Von Hermann Bößenecker

Siege und Niederlagen derer, die daran verdienen wollten, stecken den stürmischen Vormarsch der Computer in den letzten eineinhalb Jahrzehnten ab. Große Konzerne scheiterten ebenso wie mittlere Firmen, traditionsreiche Unternehmen der Branche blieben auf der Strecke, und Newcomer machten das Rennen – oder auch nicht.

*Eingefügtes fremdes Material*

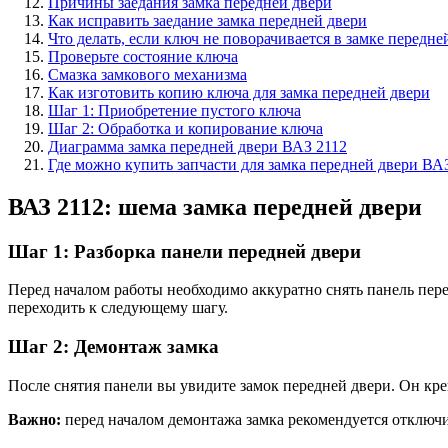
Причины заедания замка передней двери
Как исправить заедание замка передней двери
Что делать, если ключ не поворачивается в замке передне
Проверьте состояние ключа
Смазка замкового механизма
Как изготовить копию ключа для замка передней двери
Шаг 1: Приобретение пустого ключа
Шаг 2: Обработка и копирование ключа
Диаграмма замка передней двери ВАЗ 2112
Где можно купить запчасти для замка передней двери ВА
ВАЗ 2112: шема замка передней двери
Шаг 1: Разборка панели передней двери
Перед началом работы необходимо аккуратно снять панель пере
переходить к следующему шагу.
Шаг 2: Демонтаж замка
После снятия панели вы увидите замок передней двери. Он кр
Важно:
перед началом демонтажа замка рекомендуется отключи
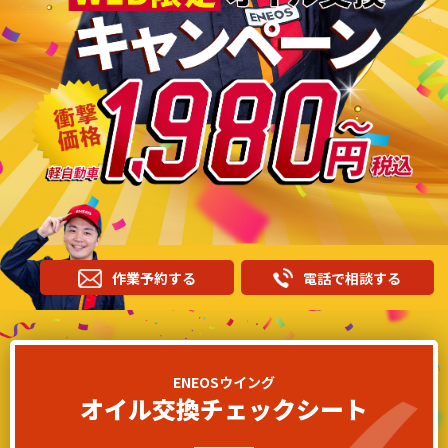
作業予約する
電話で相談する
ENEOSウイング
オイル交換チェックシート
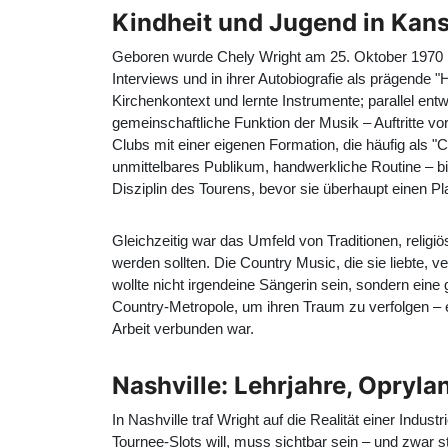
Kindheit und Jugend in Kan
Geboren wurde Chely Wright am 25. Oktober 1970 in 
Interviews und in ihrer Autobiografie als prägende 
Kirchenkontext und lernte Instrumente; parallel en
gemeinschaftliche Funktion der Musik – Auftritte vo
Clubs mit einer eigenen Formation, die häufig als "C
unmittelbares Publikum, handwerkliche Routine – bi
Disziplin des Tourens, bevor sie überhaupt einen Pla
Gleichzeitig war das Umfeld von Traditionen, religi
werden sollten. Die Country Music, die sie liebte, v
wollte nicht irgendeine Sängerin sein, sondern ein
Country-Metropole, um ihren Traum zu verfolgen – ein 
Arbeit verbunden war.
Nashville: Lehrjahre, Opryla
In Nashville traf Wright auf die Realität einer Indus
Tournee-Slots will, muss sichtbar sein – und zwar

Wie dicht in dieser immer noch von hektischen technologischen Umwälzungen betroffenen Branche Glück und Unglück beieinander liegen, wurde auf der letzten Hannover-Messe sogar räumlich deutlich. Während Senkrechtstarter Heinz Nixdorf Tag für Tag einem euphorischen Optimismus huldigte, mußte sein früherer Exportchef, Peter Ehrlich, der Anfang 1975 mit großen Erwartungen als Vorstandssprecher zu der Anker-Werke AG nach Bielefeld gegangen war, wenige Meter weiter mit dem Mut der Verzweiflung um jeden einzelnen Kunden ringen.

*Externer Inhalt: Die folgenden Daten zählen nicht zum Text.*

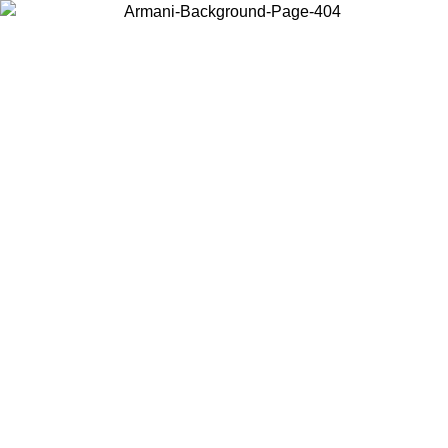
Choisissez le pays dans lequel vous vous trouvez pour voir le contenu
local et acheter en ligne.
Pays/Région
Continuer
United States
Connectez-vous à votre compte pour bénéficier de la livraison gratuite à part
de 150€ d'achats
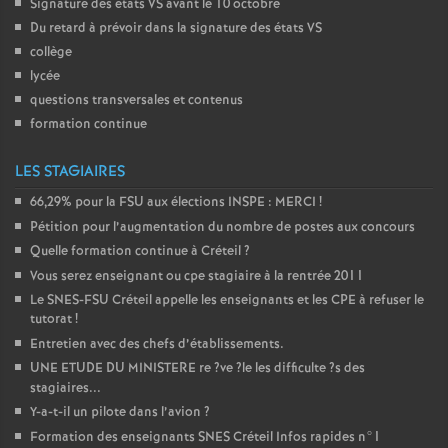
Signature des états
VS
avant le 10 octobre
Du retard à prévoir dans la signature des états
VS
collège
lycée
questions transversales et contenus
formation continue
LES STAGIAIRES
66,29% pour la
FSU
aux élections
INSPE
:
MERCI
!
Pétition pour l’augmentation du nombre de postes aux concours
Quelle formation continue à Créteil
?
Vous serez enseignant ou cpe stagiaire à la rentrée 2011
Le
SNES
-
FSU
Créteil appelle les enseignants et les
CPE
à refuser le
tutorat
!
Entretien avec des chefs d’établissements.
UNE
ETUDE
DU
MINISTERE
re
?ve
?le les difficulte
?s des
stagiaires...
Y-a-t-il un pilote dans l’avion
?
Formation des enseignants
SNES
Créteil Infos rapides n°1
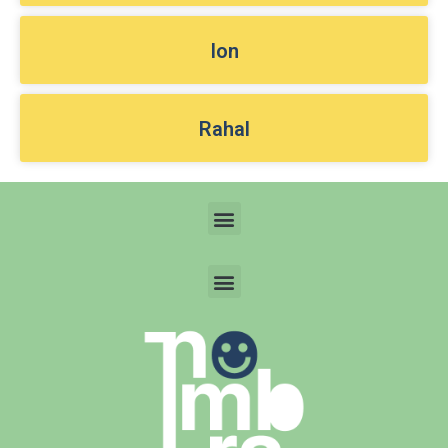
Ion
Rahal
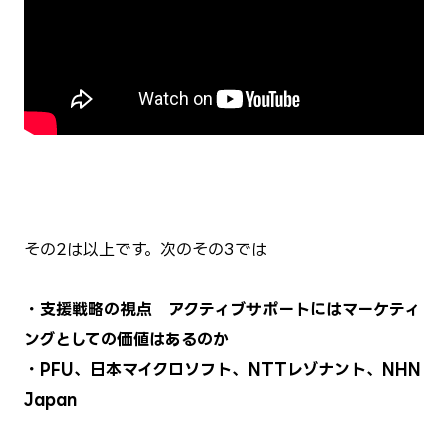
その2は以上です。次のその3では
・支援戦略の視点 アクティブサポートにはマーケティ
ングとしての価値はあるのか
・PFU、日本マイクロソフト、NTTレゾナント、NHN
Japan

Anker nämlich war ausgerechnet einen Tag vor Messebeginn in Konkurs gegangen. Und jeder wollte nun von Ehrlich wissen, wie es denn weitergehe. Dem glücklosen Manager blieb nur die Antwort, er hoffe, die von den beiden Hausbanken Dresdner Bank und Bank für Gemeinwirtschaft etablierte Auffanggesellschaft ADS Anker Data System GmbH könne, vom Ballast der Vergangenheit befreit, einen neuen Anfang machen.

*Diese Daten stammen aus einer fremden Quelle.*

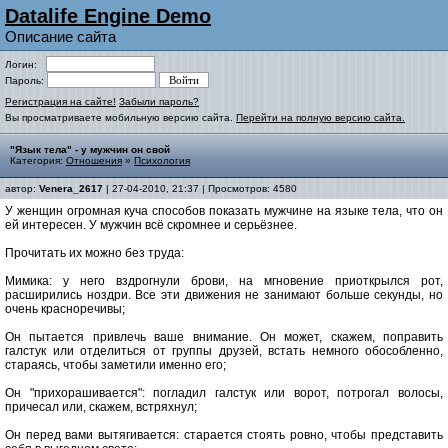
Datalife Engine Demo
Описание сайта
Логин:
Пароль:
Регистрация на сайте!
Забыли пароль?
Вы просматриваете мобильную версию сайта.
Перейти на полную версию сайта.
"Язык тела" - у мужчин он свой
Категория:
Отношения
»
Психология
автор:
Venera_2617
| 27-04-2010, 21:37 | Просмотров: 4580
У женщин огромная куча способов показать мужчине на языке тела, что он
ей интересен. У мужчин всё скромнее и серьёзнее.
Прочитать их можно без труда:
Мимика: у него вздрогнули брови, на мгновение приоткрылся рот,
расширились ноздри. Все эти движения не занимают больше секунды, но
очень красноречивы;
Он пытается привлечь ваше внимание. Он может, скажем, поправить
галстук или отделиться от группы друзей, встать немного обособленно,
стараясь, чтобы заметили именно его;
Он "прихорашивается": погладил галстук или ворот, потрогал волосы,
причесал или, скажем, встряхнул;
Он перед вами вытягивается: старается стоять ровно, чтобы представить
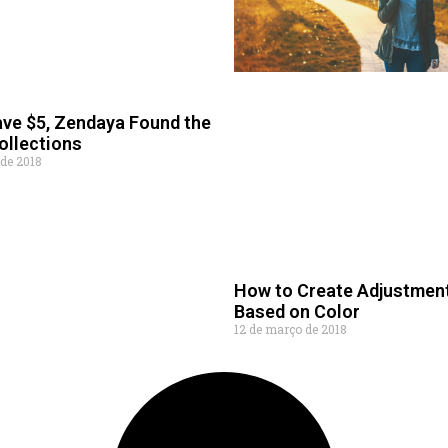
ave $5, Zendaya Found the
ollections
 de 2018
How to Create Adjustmen
Based on Color
12 de março de 2018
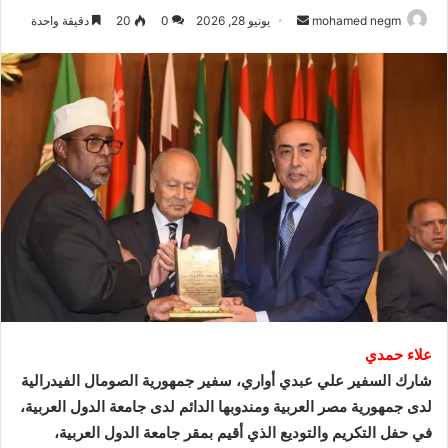
أرسل
mohamed negm
يونيو 28, 2026
0
20
دقيقة واحدة
بريدا
إلكترونيا
علاء حمدي
شارك السفير علي عبدي أواري، سفير جمهورية الصومال الفيدرالية
لدى جمهورية مصر العربية ومندوبها الدائم لدى جامعة الدول العربية،
في حفل التكريم والتوديع الذي أقيم بمقر جامعة الدول العربية،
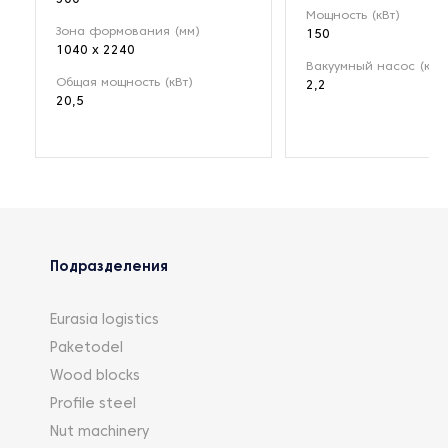
Мощность (кВт)
Зона формования (мм)
150
1040 x 2240
Вакуумный насос (кВт)
Общая мощность (кВт)
2,2
20,5
Подразделения
Eurasia logistics
Paketodel
Wood blocks
Profile steel
Nut machinery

Wie Anker ist es in den letzten Jahren vielen anderen gegangen: Sie haben den zu spät begonnenen Weg ins Computer-Zeitalter verfehlt, sind im Konkurrenzkampf zerrieben worden oder haben sich rechtzeitig – zum Teil mit hohen Verlusten – wieder aus dem riskanten Geschäft mit der Datenverarbeitung zurückgezogen. Partnerschaften wurden geschlossen, Pools gebildet und wieder gesprengt.

Gebannt schauen sie alle auf den übermächtigen Branchen-Spitzenreiter IBM, der weltweit das Gesetz des Handelns in dieser Industrie diktiert. Der allen anderen die Entschlüsse aufzwingt – auch wenn sich in seinem Schatten durchaus viele Kleine mit Erfolg tummeln. Die dominierende Position des Giganten mit einem Weltmarktanteil von nahezu sechzig Prozent ist nach wie vor das entscheidende Strukturelement dieser avantgardistischen Branche.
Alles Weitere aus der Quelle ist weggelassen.